Deeprose C, Andrade J, Harrison D, Edwards N
Department of Psychology, University of Sheffield, Western Bank, Sheffield, S10 2TP, UK.
Br J Anaesth. 2005 Jan;94(1):57-62. doi: 10.1093/bja/aeh289. Epub 2004 Oct 14.
Priming during anaesthesia has been hard to replicate and the conditions under which it occurs remain poorly understood. We replicated and extended a recent study to determine whether intraoperative priming during propofol and nitrous oxide anaesthesia is a reliable phenomenon, whether it occurs due to awareness during word presentation and whether it is suppressed by a dose of fentanyl at induction.

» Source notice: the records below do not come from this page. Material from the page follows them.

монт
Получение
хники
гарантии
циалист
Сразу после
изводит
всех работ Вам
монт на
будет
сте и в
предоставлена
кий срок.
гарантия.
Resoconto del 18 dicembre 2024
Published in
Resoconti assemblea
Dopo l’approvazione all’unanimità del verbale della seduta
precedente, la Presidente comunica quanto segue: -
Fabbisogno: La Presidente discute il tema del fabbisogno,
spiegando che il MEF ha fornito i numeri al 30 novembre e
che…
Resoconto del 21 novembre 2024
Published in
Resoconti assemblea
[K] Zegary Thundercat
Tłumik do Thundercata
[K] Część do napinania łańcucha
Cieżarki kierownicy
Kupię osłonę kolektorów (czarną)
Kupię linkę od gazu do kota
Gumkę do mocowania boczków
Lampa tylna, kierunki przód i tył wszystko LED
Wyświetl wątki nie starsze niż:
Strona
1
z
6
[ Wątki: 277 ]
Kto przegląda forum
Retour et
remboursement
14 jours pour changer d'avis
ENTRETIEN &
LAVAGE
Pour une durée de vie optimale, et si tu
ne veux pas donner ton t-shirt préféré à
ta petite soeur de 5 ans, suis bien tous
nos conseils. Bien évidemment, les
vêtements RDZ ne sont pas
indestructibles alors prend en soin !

Words were played through headphones during surgery to 62 patients receiving propofol and nitrous oxide anaesthesia. Thirty-two patients received fentanyl 1.5 microg kg(-1) at induction and 30 received no fentanyl. Neuromuscular blocking drugs were not used. Depth of anaesthesia was measured using the bispectral index (BIS). Anaesthetic variables were recorded at 1 min intervals during word presentation. On recovery, implicit and explicit memory were assessed using an auditory word-stem completion test and a yes-no word-recognition test, respectively.

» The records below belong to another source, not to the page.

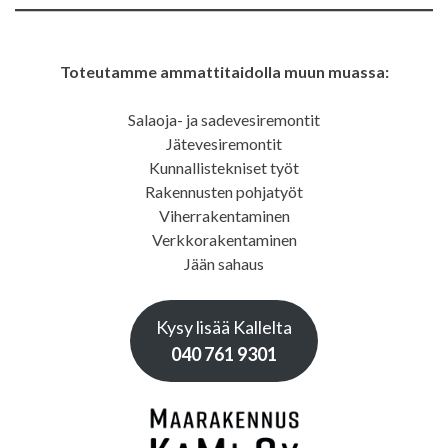
Toteutamme ammattitaidolla muun muassa:
Salaoja- ja sadevesiremontit
Jätevesiremontit
Kunnallistekniset työt
Rakennusten pohjatyöt
Viherrakentaminen
Verkkorakentaminen
Jään sahaus
Kysy lisää Kallelta
040 761 9301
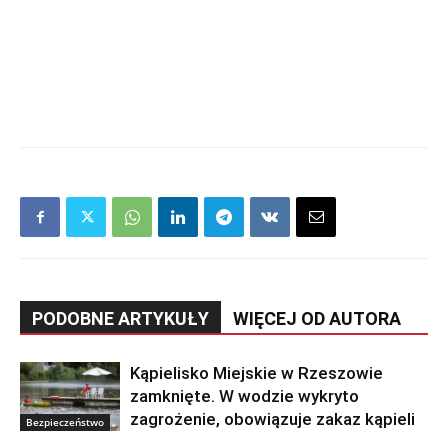
PODOBNE ARTYKUŁY
WIĘCEJ OD AUTORA
Kąpielisko Miejskie w Rzeszowie
zamknięte. W wodzie wykryto
zagrożenie, obowiązuje zakaz kąpieli
Bezpieczeństwo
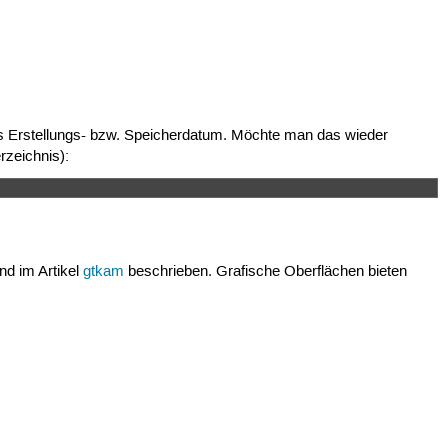
 Erstellungs- bzw. Speicherdatum. Möchte man das wieder
erzeichnis):
nd im Artikel
gtkam
beschrieben. Grafische Oberflächen bieten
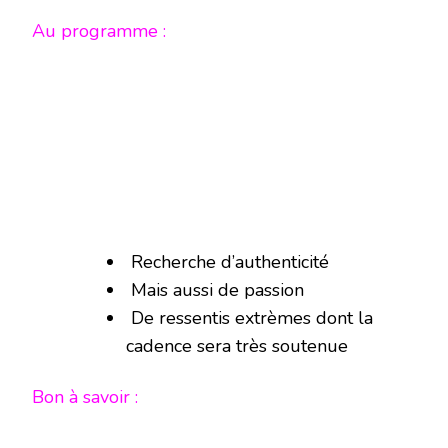
Au programme :
Recherche d’authenticité
Mais aussi de passion
De ressentis extrèmes dont la
cadence sera très soutenue
Bon à savoir :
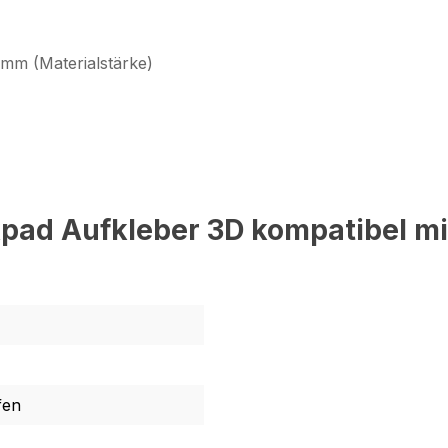
 mm (Materialstärke)
pad Aufkleber 3D kompatibel mi
fen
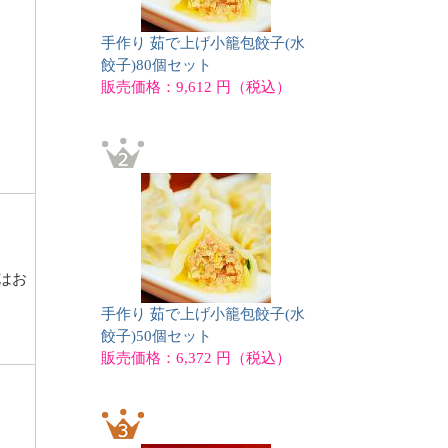
手作り 茹で上げ小籠包餃子(水
餃子)80個セット
販売価格：9,612 円（税込）
はお
手作り 茹で上げ小籠包餃子(水
餃子)50個セット
販売価格：6,372 円（税込）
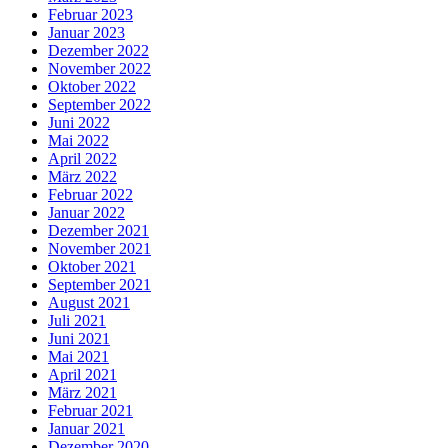
Februar 2023
Januar 2023
Dezember 2022
November 2022
Oktober 2022
September 2022
Juni 2022
Mai 2022
April 2022
März 2022
Februar 2022
Januar 2022
Dezember 2021
November 2021
Oktober 2021
September 2021
August 2021
Juli 2021
Juni 2021
Mai 2021
April 2021
März 2021
Februar 2021
Januar 2021
Dezember 2020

BIS, blood pressure, end-tidal carbon dioxide and heart rate during word presentation did not differ between the study groups. The infusion rate of propofol and the patients' ventilatory frequency were significantly higher in the group not receiving fentanyl. No patient had unprompted explicit recall of surgery, although there was above-zero performance in six patients on the yes-no recognition task (P<0.05). There was no physiological evidence of awareness during anaesthesia (median mean-BIS=38 in the no-fentanyl group and 42 in the fentanyl group). There was evidence for priming (mean priming score=0.09, P<0.05 in the no-fentanyl study group; mean priming score=0.07, P<0.05 in the fentanyl group) even when patients with momentary light anaesthesia (maximum recorded BIS> or =60) and/or positive recognition scores were excluded from the analysis.

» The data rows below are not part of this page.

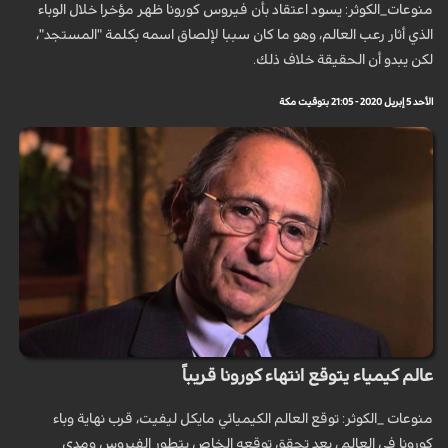
منوعات_الكوثر: يسود اعتقاد بأن فيروس كورونا ظهر مؤخرا خلال الوباء
الذي أثار رعب العالم، وهو ما كان سببا لإلصاق اسمه بكلمة "المستجد"،
لكن يبدو أن الحقيقة خلاف ذلك.
الأحد 5 إبريل 2020 - 21:05 بتوقيت مكة
عالم كيمياء يتوقع انتهاء كورونا قريباً
منوعات _الكوثر: توقع العالم الكيميائي مايكل ليفيت، قرب نهاية وباء
كورونا في العالم ، بعد تحقق توقعه الخاص بتطور الفيروس ومدى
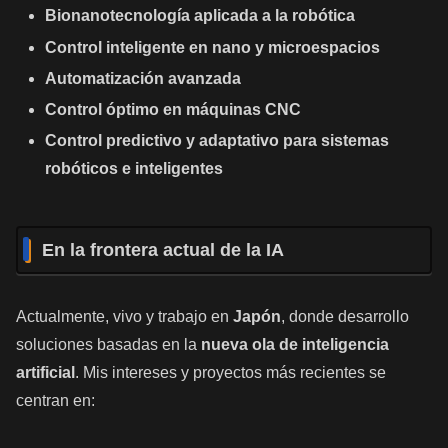
Bionanotecnología aplicada a la robótica
Control inteligente en nano y microespacios
Automatización avanzada
Control óptimo en máquinas CNC
Control predictivo y adaptativo para sistemas
robóticos e inteligentes
En la frontera actual de la IA
Actualmente, vivo y trabajo en
Japón
, donde desarrollo
soluciones basadas en la
nueva ola de inteligencia
artificial
. Mis intereses y proyectos más recientes se
centran en:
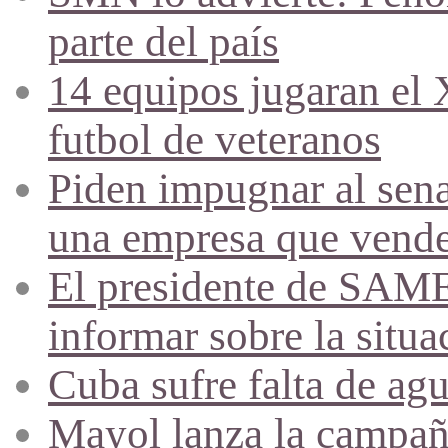
parte del país
14 equipos jugaran el
futbol de veteranos
Piden impugnar al sena
una empresa que vende 
El presidente de SAME
informar sobre la situa
Cuba sufre falta de agu
Mayol lanza la campañ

Existing knowledge can be primed by information presented during propofol and nitrous oxide anaesthesia. This priming is evidence of unconscious information processing and not the result of moments of awareness.
麻醉期间的启动效应很难复制,其发生的条件仍知之甚少。我们重复并扩展了一项近期研究,以确定丙泊酚和氧化亚氮麻醉期间的术中启动效应是否为可靠现象,其是否因单词呈现期间的知晓而发生,以及诱导时一剂芬太尼是否能抑制该效应。
手术期间通过耳机向62例接受丙泊酚和氧化亚氮麻醉的患者播放单词。32例患者在诱导时接受1.5微克/千克的芬太尼,30例未接受芬太尼。未使用神经肌肉阻滞药物。使用脑电双频指数(BIS)测量麻醉深度。在单词呈现期间每隔1分钟记录麻醉变量。恢复时,分别使用听觉单词词干补全测试和是非单词识别测试评估内隐记忆和外显记忆。
单词呈现期间,研究组之间的BIS、血压、呼气末二氧化碳和心率无差异。未接受芬太尼的组中丙泊酚输注速率和患者通气频率显著更高。尽管在是非识别任务中有6例患者表现高于零(P<0.05),但没有患者能主动明确回忆起手术过程。麻醉期间没有知晓的生理证据(未用芬太尼组中位平均BIS = 38,芬太尼组为42)。即使将短暂浅麻醉(记录的最大BIS≥60)和/或阳性识别分数的患者排除在分析之外,仍有启动效应的证据(未用芬太尼研究组平均启动分数 = 0.09,P<0.05;芬太尼组平均启动分数 = 0.07,P<0.05)。
丙泊酚和氧化亚氮麻醉期间呈现的信息可启动现有知识。这种启动效应是无意识信息处理的证据,而非知晓时刻的结果。